Through it all, Shriver writes, his father was both his most enthusiastic cheerleader and most influential role model.

“He lived essentially the history of the 20th century,” he says, noting that Sarge’s genteel family went bankrupt during the Great Depression and then Sarge saw combat while serving on a Navy submarine during World War II. He had been chairman of the Yale Daily News and after the war was an editor at Newsweek before his father-in-law, Joseph Kennedy, tapped him to run the Merchandise Mart in Chicago.

He helped integrate that city’s Catholic schools and became friends with Martin Luther King Jr. It was Sarge, in 1960, who got JFK, against the advice of cautious campaign operatives, to phone Coretta Scott King when her husband was jailed in Atlanta—a risky call that ended up swaying the black vote to Kennedy. He consistently stifled his own political ambitions to serve his brother-in-law—creating the Peace Corps instead of running for governor of Illinois—and might have been LBJ’s vice president had not President Johnson’s complex and troubled relations with the family (namely his bitter feud with attorney general Robert Kennedy) intervened. He might have also been Hubert Humphrey’s running mate in 1968.

Indeed, some historians claim the Kennedys actively thwarted Shriver’s political career—a claim his son mentions but doesn’t necessarily credit.

“My father never talked to me about it—that’s why I didn’t take a position. So I never say historically that it did or didn’t happen,” Shriver tells me. “He never thought about it. He never complained about it. He never said to me or to any of my friends, after he’d had a drink, ‘I got shortchanged.’ Or ‘screwed.’ None of that.”

Shriver adds: “When you get married in 1953, you know that Jack had been elected to the Senate, and I assumed he knew that he was getting into a family that was very driven. The great thing about him is he didn’t care about his own legacy. He never talked about it, because it was never about the past with him. It was always about the future and how exciting the future could be if we worked together. It was eternal optimism.”

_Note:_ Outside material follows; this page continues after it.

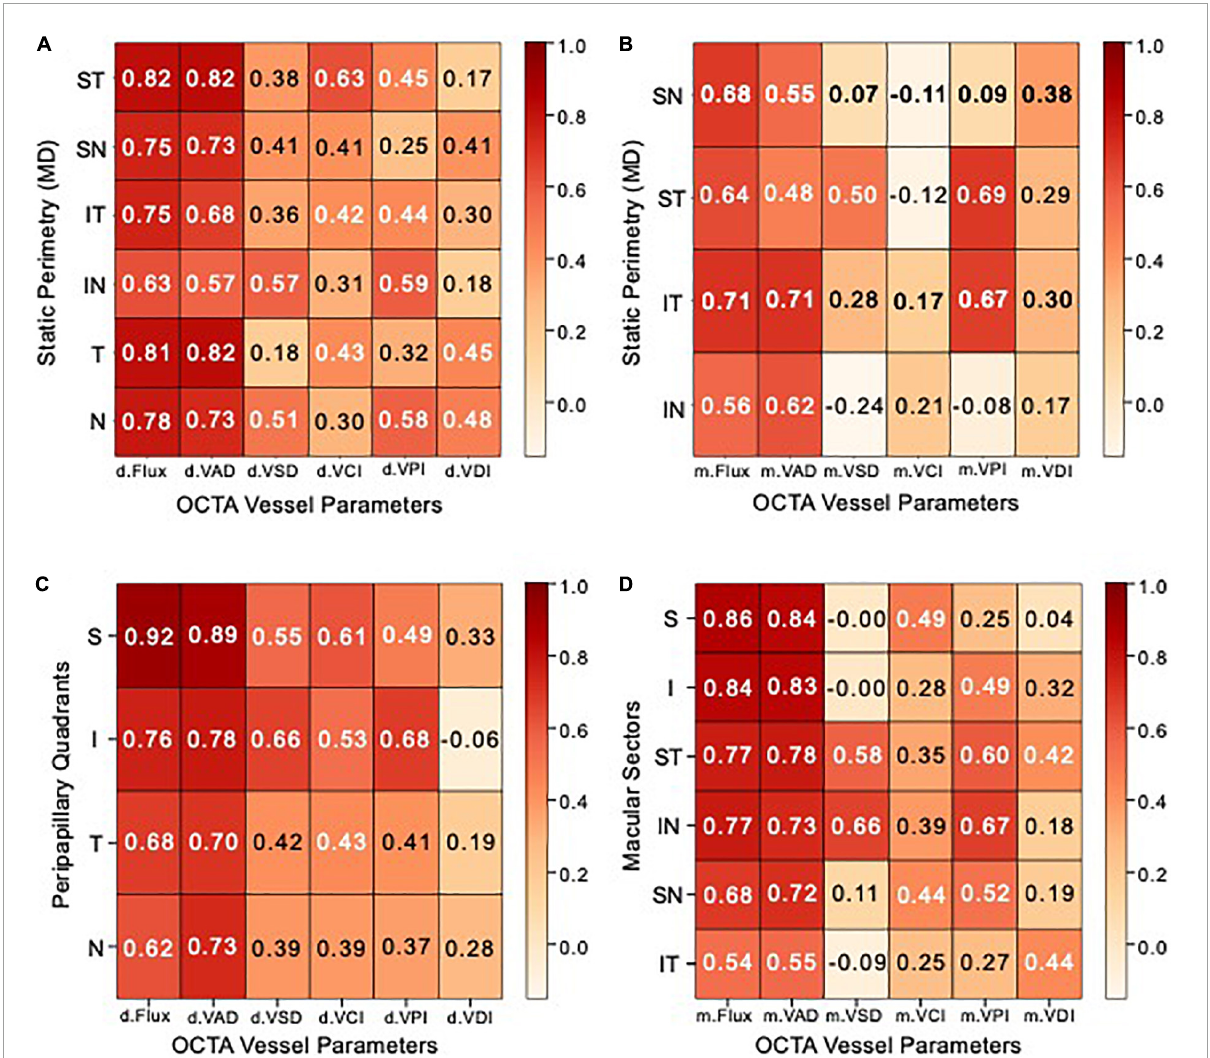
FIGURE5 Peripapillary and macular heatmaps showing Spearman correlation matrices. (A,B) Heatmap showing Spearman correlation coefficients between optical coherence tomography angiography (OCTA) vessel parameter measurements (X–AXIS) and static perimetry mean deviation (Y–AXIS) of (A) peripapillary Garway-Heath sectors, (B) macular cross-quadrants. (C,D) Heatmap showing Spearman correlation coefficients between OCTA vessel parameters (X–AXIS) and optical coherence tomography (OCT) measurements (Y–AXIS) of (C) peripapillary RNFL quadrants, (D) macular ganglion cell complex (GCC) sectors. Correlation coefficients between 0.7–1, 0.3–0.7, and 0–0.3 are rated as high, moderate, and low,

Eunice, who died in August 2009, a year and half before her husband, was in the same mold—and fiercely supportive of her children. Whenever Maria Shriver published a new book, “My mom would go from Barnes & Noble to Borders, would literally grab 10 copies of Maria’s book, walk right up to the cash register in front, take the other books off the display and put Maria’s books there," Mark says. "That’s how she spent her Saturdays and Sundays.”

Notably absent from a book that celebrates family is any reference to Arnold Schwarzenegger, the Shriver clan’s least favorite in-law. Maria’s conspicuously unfaithful spouse is simply not mentioned.

“He’s not?” Shriver parries with a laugh.

Maria is doing just fine, he adds. “She’s got a new place, she’s got four beautiful kids and she’s strong and supported and loved by her family,” Shriver says. “She’s got a lot of friends and four brothers who are really supportive of her, and kids who’ve got a lot of cousins who love her kids. And that’s what’s gonna keep her strong—and all of us strong. That’s what’s important.”